Physical and behavioral biometric technologies such as fingerprinting, facial recognition, voice identification, etc. have enhanced the level of security substantially in recent years. Governments and corporates have employed these technologies to achieve better customer satisfaction. However, biometrics faces major challenges in reducing criminal, terrorist activities and electronic frauds, especially in choosing appropriate decision-making algorithms. To face this challenge, new developments have been made, that amalgamate biometrics with artificial intelligence (AI) in decision-making modeling. Advanced software algorithms of AI, processing information offered by biometric technology, achieve better results. This has led to growth in the biometrics technology industry, and is set to increase the security and internal control operations manifold. This book provides an overview of the existing biometric technologies, decision-making algorithms and the growth opportunity in biometrics. The book proposes a throughput model, which draws on computer science, economics and psychology to model perceptual, informational sources, judgmental processes and decision choice algorithms. It reviews how biometrics might be applied to reduce risks to individuals and organizations, especially when dealing with digital-based media.

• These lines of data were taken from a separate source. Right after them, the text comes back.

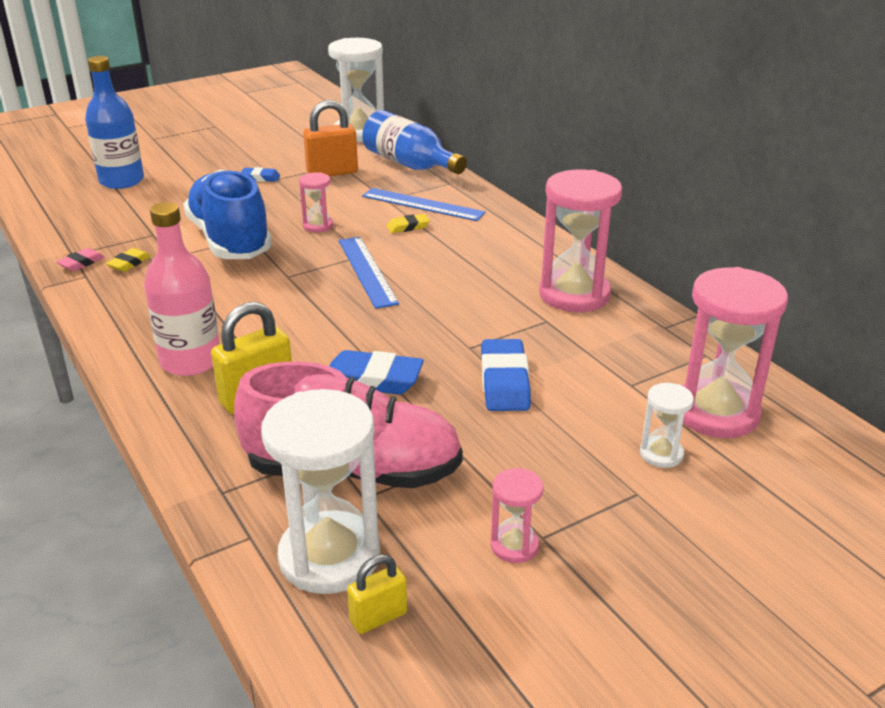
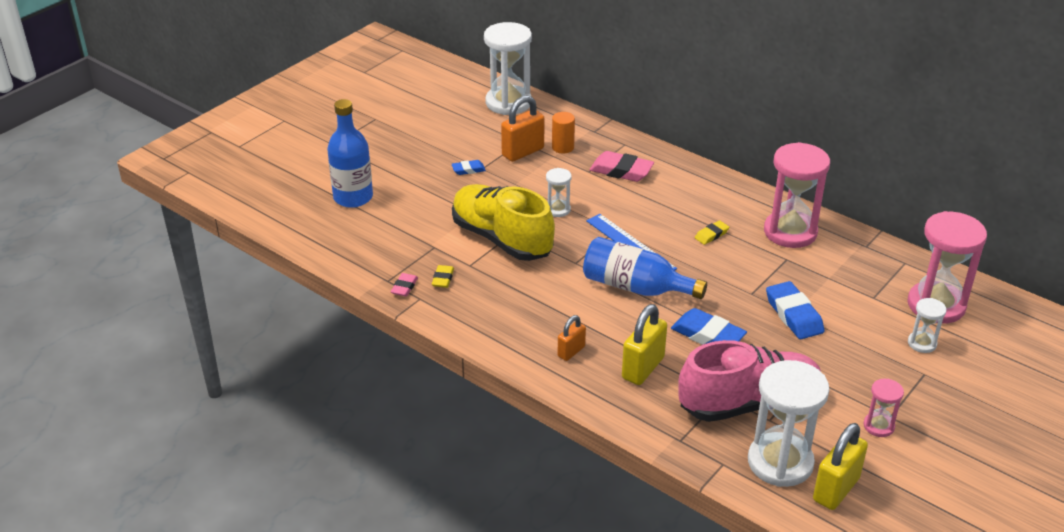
camera: 20 degrees left, 5 degrees up
(190, 361) = (571, 351): pink bottle -> orange padlock
(230, 240) = (502, 239): blue shoe -> yellow shoe
(318, 226) = (558, 210): pink hourglass -> white hourglass
(372, 380) = (708, 335): blue eraser -> blue eraser turned 45 degrees clockwise
(378, 175) = (563, 147): none -> orange cylinder
(378, 617) = (836, 489): yellow padlock -> yellow padlock, size x1.70
(408, 227) = (627, 196): yellow eraser -> yellow eraser (711, 235)
(410, 164) = (578, 130): blue bottle -> blue bottle (635, 287)
(422, 204) = (621, 171): blue ruler -> pink eraser

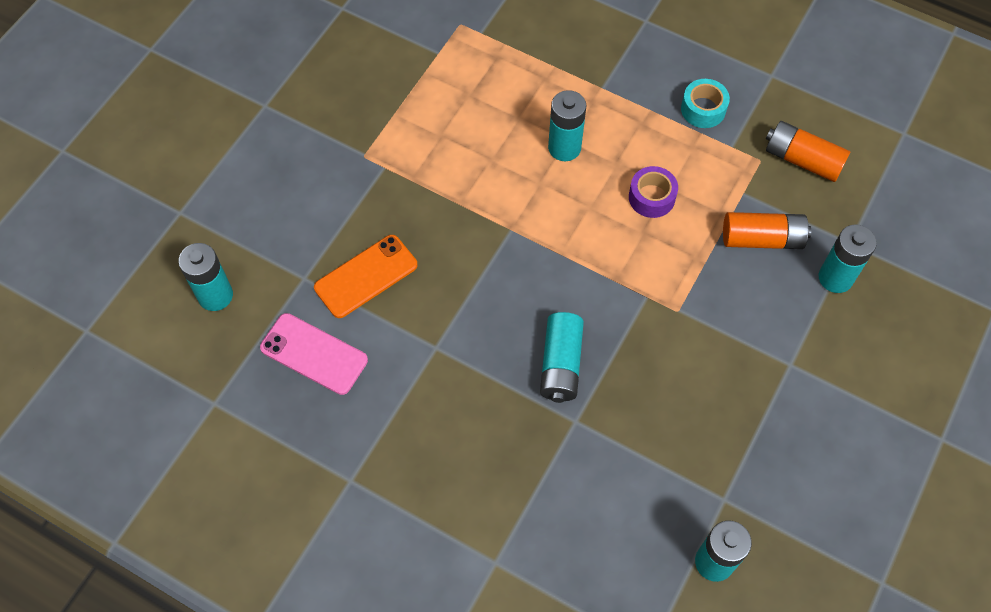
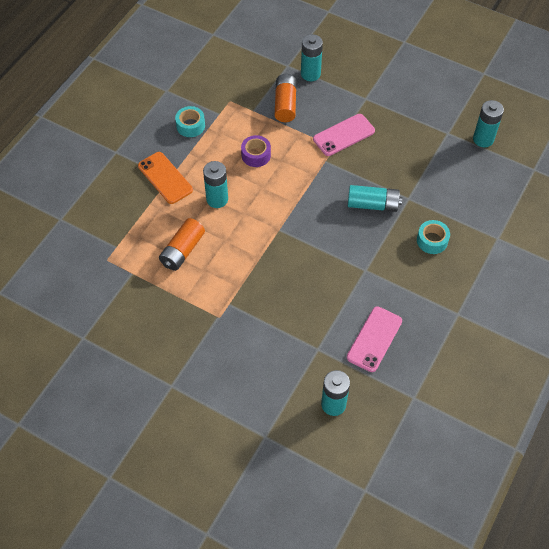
camera: 90 degrees left, 5 degrees down
(366, 276) = (316, 311): orange phone -> orange phone (165, 178)
(489, 452) = (432, 241): none -> turquoise tape
(703, 326) = (344, 135): none -> pink phone
(802, 159) = (230, 81): orange battery -> orange battery (182, 250)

Multi-Objective Optimization using Artificial Intelligence Techniques

Multi-Objective Optimization using Artificial Intelligence Techniques
Title Multi-Objective Optimization using Artificial Intelligence Techniques PDF eBook
Author Seyedali Mirjalili
Publisher Springer
Pages 58
Release 2019-07-24
Genre Technology & Engineering
ISBN 3030248356

Download Multi-Objective Optimization using Artificial Intelligence Techniques Book in PDF, Epub and Kindle

This book focuses on the most well-regarded and recent nature-inspired algorithms capable of solving optimization problems with multiple objectives. Firstly, it provides preliminaries and essential definitions in multi-objective problems and different paradigms to solve them. It then presents an in-depth explanations of the theory, literature review, and applications of several widely-used algorithms, such as Multi-objective Particle Swarm Optimizer, Multi-Objective Genetic Algorithm and Multi-objective GreyWolf Optimizer Due to the simplicity of the techniques and flexibility, readers from any field of study can employ them for solving multi-objective optimization problem. The book provides the source codes for all the proposed algorithms on a dedicated webpage.